There are several carpark areas along the road leading to Bowentown, some of which are available to freedom campers, and we chose the walkway from the beach leading to this one to head back to the road.
It was here that we ran into Derek working on his caravan brakes. Derek told us that he has been living and freedom camping in the area for the last year and absolutely loves the place.
We had a quiet and uneventful night, Both of us have some concerns about freedom camping in public carpark areas as we worry about being disturbed by hoons. So it was surprising at 5.00am to be woken by another camper opening and slamming closed their habitation door on a repeated basis. They had already upset the campers on either side by squeezing into a space that didn’t really exist forcing both of them to move, one into a space vacated by another leaving, they felt so hemmed in.

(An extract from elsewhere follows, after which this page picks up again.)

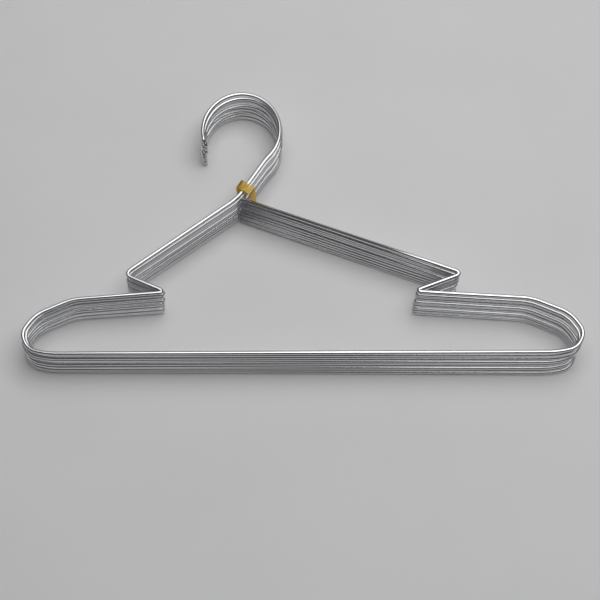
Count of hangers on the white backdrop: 10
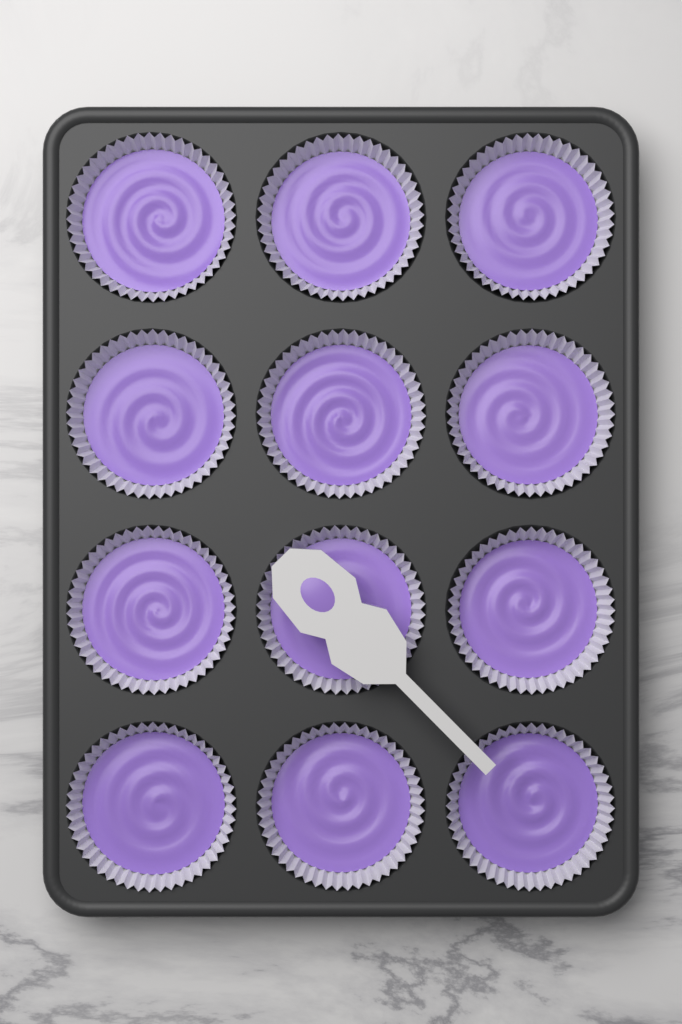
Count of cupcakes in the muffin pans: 12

So with a beautiful blue sky day, it was out with the EBikes for the first bike ride in a couple of months. The good thing about this area is it’s almost totally flat so even though we had the EBikes we didn’t really need to use the E part.
On the ride back towards Waihi Beach, we passed the dump station that’s handily located on the main road. It’s a great site with easy access, no matter what size your vehicle. It also has potable water, which the NZMCA camp doesn’t.
Reaching the Waihi Beach settlement, we came across yet another freedom camping area. I must say this area is one of the best we have come across with place to stay. Although the number of spots is probably still not enough for the height of summer, there was plenty of choice here in winter.
As we rode past the Top 10 camping ground, Sarah spotted the bus belonging to Andy and Amber together with their two young children Jake and Daisy who write the blog Buslifenz.com and also have a very successful Vlog (video blog) on YouTube. Sarah has been reading and following their video adventures and was keen to say hello, so went and introduced ourselves. It’s a blog well worth having a look at.
In the hills behind the campground is the Waihi Beach reservoir with an extensive walking/cycling track that runs right around it, through native bush. It was a real hidden gem to find.
When we had driven into Waihi Beach the previous day, we noticed some caravans and motorhomes parked at the top of the hill to the left. This turned out to be the local RSA. We rode up to investigate. It’s free to stay here although obviously, they do like you to take advantage of the bar and restaurant. You must also register with the office upon arrival. Great meals for $20 according to the people we spoke to staying in one of the caravans.
Returning from the bike ride (28kms) we decided that we hadn’t had enough exercise and decided to climb the hill on the other side of ANZAC Bay. Other than the paths being very wet and slippery, it was an enjoyable walk up and over the hill to Shelly Beach on the other side.
This hill must have had a strong Maori presence in the past as we came across several shell middens along the path. The pile of shells in the photo above was almost half a metre deep and 100 metres up the bank and had obviously been used for a very long time.
Back up to the top, we took in the fantastic views back towards Waihi Beach, they certainly made the walk worthwhile. On the way down I noticed just how badly the area was affected by noxious weeds like Gorse, Blackberry, Ginger etc. it is a real shame to see this, and I wonder what can be done to restore the area to native bush or at least help reduce the problem.
Overall we have really enjoyed our stay at ANZAC Bay and have been surprised by the amount of places that you can stay in such a small geographical area. Well done to the local council for having these. We also loved the walks and the cycle along the long flat road next to the beach so pretty. All in all, a place well worth a visit.